You are viewing a plain text version of this content. The canonical link for it is here.
Posted to dev@reef.apache.org by Andrew Chung <af...@gmail.com> on 2015/09/23 01:15:25 UTC

Memory leak in REEF .NET Driver on HDInsight

Hi,

There seems to be somewhere in the YARN .NET driver code stack that leaks
memory. Note that the leak could be on any of the Java, C++, C#, or even
the Hadoop layer. I have written a small sample REEF application that
immediately fails an Evaluator and requests a new one in its place. The
Driver logic itself uses O(1) space. Over a very long time (~10000
Evaluators), the memory used grows from around 300MB to 500+MB. This has
first been observed in ASA, where we observed faulty logic in our Evaluator
recovery code that causes the Evaluator to continuously crash. This is
probably a really extreme scenario, but I think it's best to scan through
our code base to check that our Java and .NET Collections are bounded in
usage and properly cleaned up, and our calls to "new" in C++ code is always
followed with a "delete." I've also observed that the same application
written with a 0.12 NuGet increases in memory usage a lot faster than an
application written with the current version, so we have probably already
done something right along the way :).

Thanks,
Andrew

Re: Memory leak in REEF .NET Driver on HDInsight

Posted by Markus Weimer <ma...@weimo.de>.
Interesting finding. Can you add the code of your test to the code
base? It would be good to have a place to accumulate these
pathological, yet immensely useful REEF applications such that we have
them ready for the next debug session :-)
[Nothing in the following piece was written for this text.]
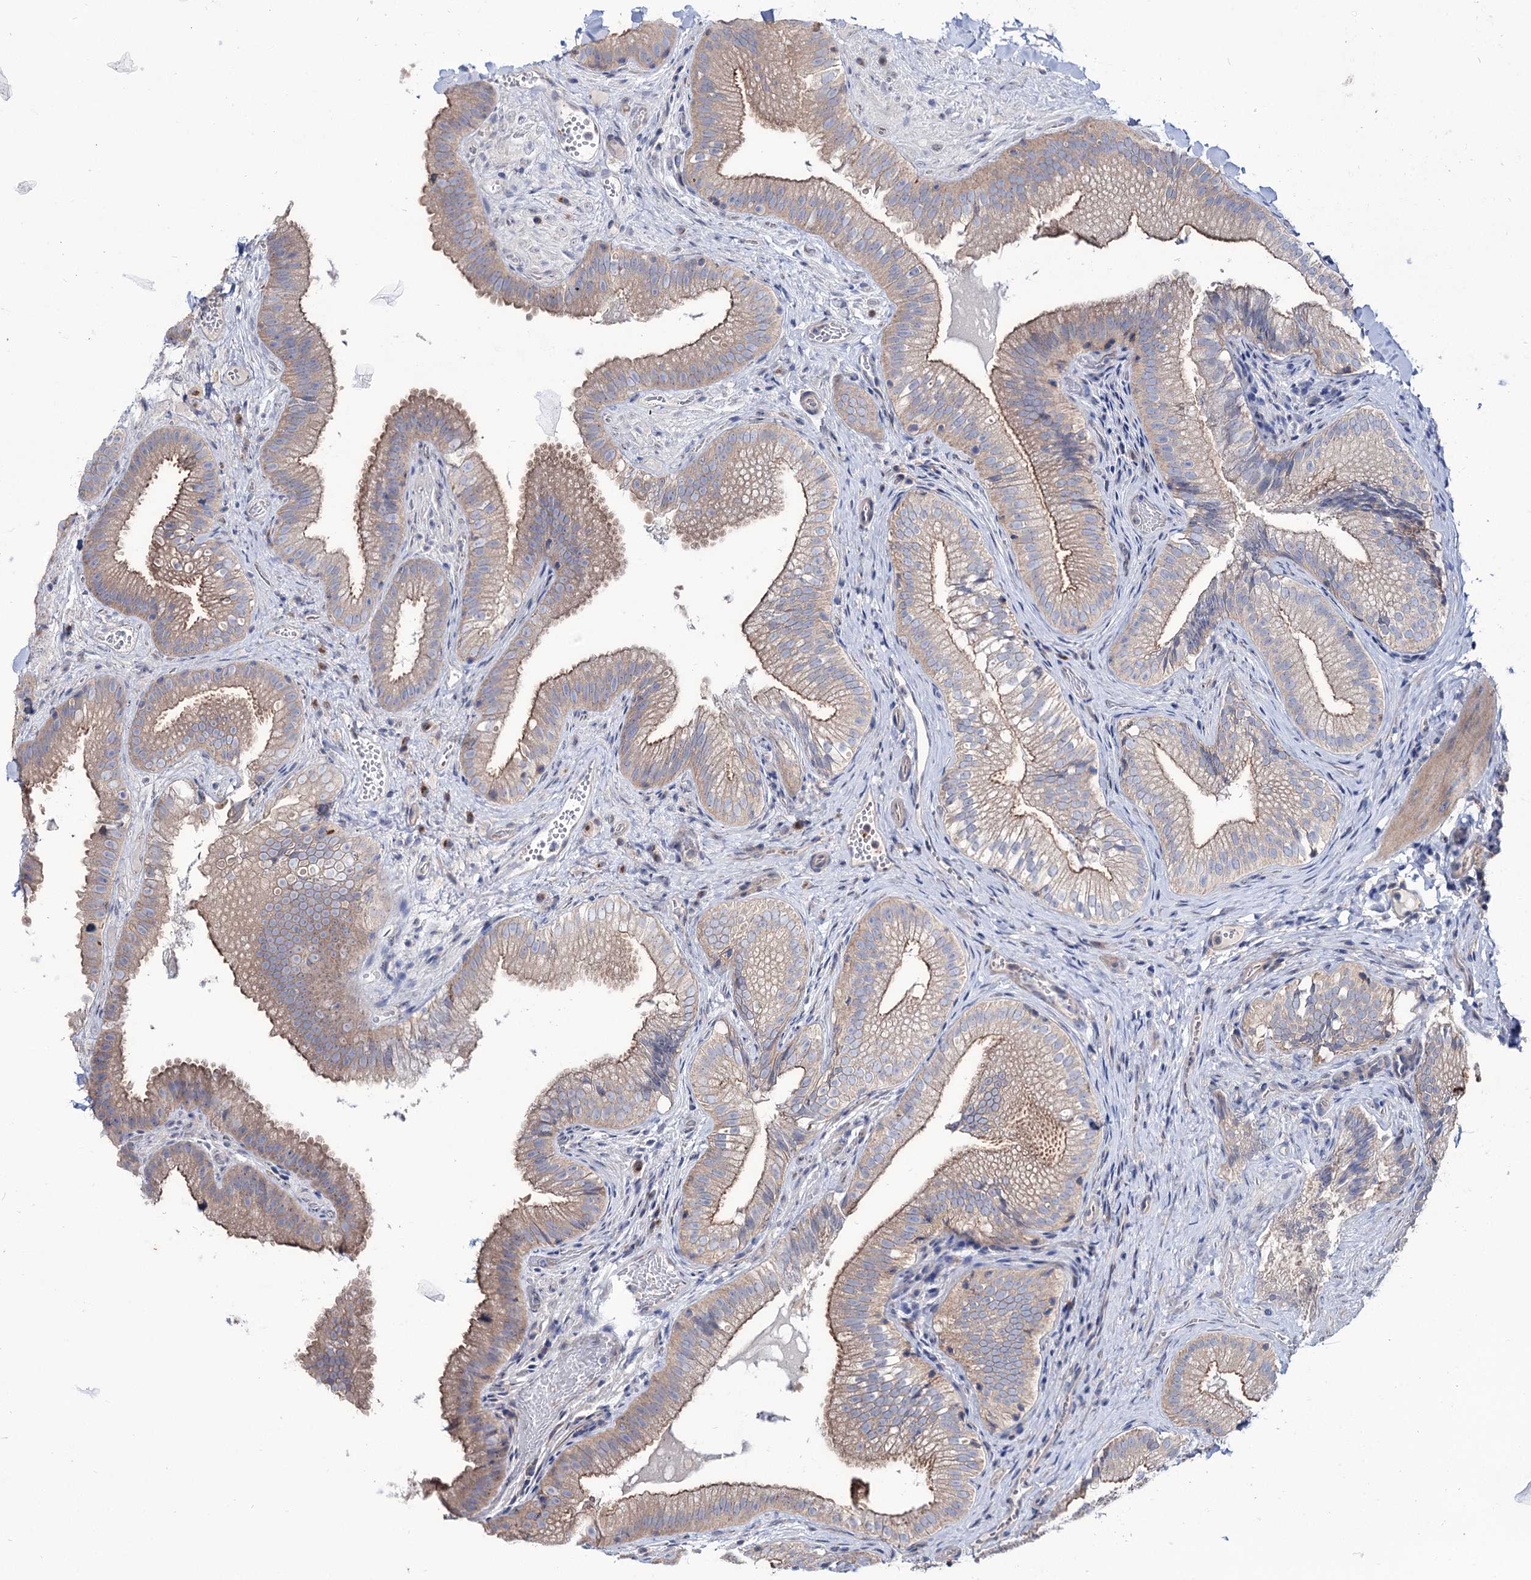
{"staining": {"intensity": "moderate", "quantity": "25%-75%", "location": "cytoplasmic/membranous"}, "tissue": "gallbladder", "cell_type": "Glandular cells", "image_type": "normal", "snomed": [{"axis": "morphology", "description": "Normal tissue, NOS"}, {"axis": "topography", "description": "Gallbladder"}], "caption": "Brown immunohistochemical staining in unremarkable gallbladder demonstrates moderate cytoplasmic/membranous expression in about 25%-75% of glandular cells.", "gene": "SEC24A", "patient": {"sex": "female", "age": 30}}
Maybe a good next step would be to create a Java-only version of the
same test case and see whether it has the same problem. That way, we
could half the search space for the issue.

Markus


On Tue, Sep 22, 2015 at 4:15 PM, Andrew Chung <af...@gmail.com> wrote:
> Hi,
>
> There seems to be somewhere in the YARN .NET driver code stack that leaks
> memory. Note that the leak could be on any of the Java, C++, C#, or even
> the Hadoop layer. I have written a small sample REEF application that
> immediately fails an Evaluator and requests a new one in its place. The
> Driver logic itself uses O(1) space. Over a very long time (~10000
> Evaluators), the memory used grows from around 300MB to 500+MB. This has
> first been observed in ASA, where we observed faulty logic in our Evaluator
> recovery code that causes the Evaluator to continuously crash. This is
> probably a really extreme scenario, but I think it's best to scan through
> our code base to check that our Java and .NET Collections are bounded in
> usage and properly cleaned up, and our calls to "new" in C++ code is always
> followed with a "delete." I've also observed that the same application
> written with a 0.12 NuGet increases in memory usage a lot faster than an
> application written with the current version, so we have probably already
> done something right along the way :).
>
> Thanks,
> Andrew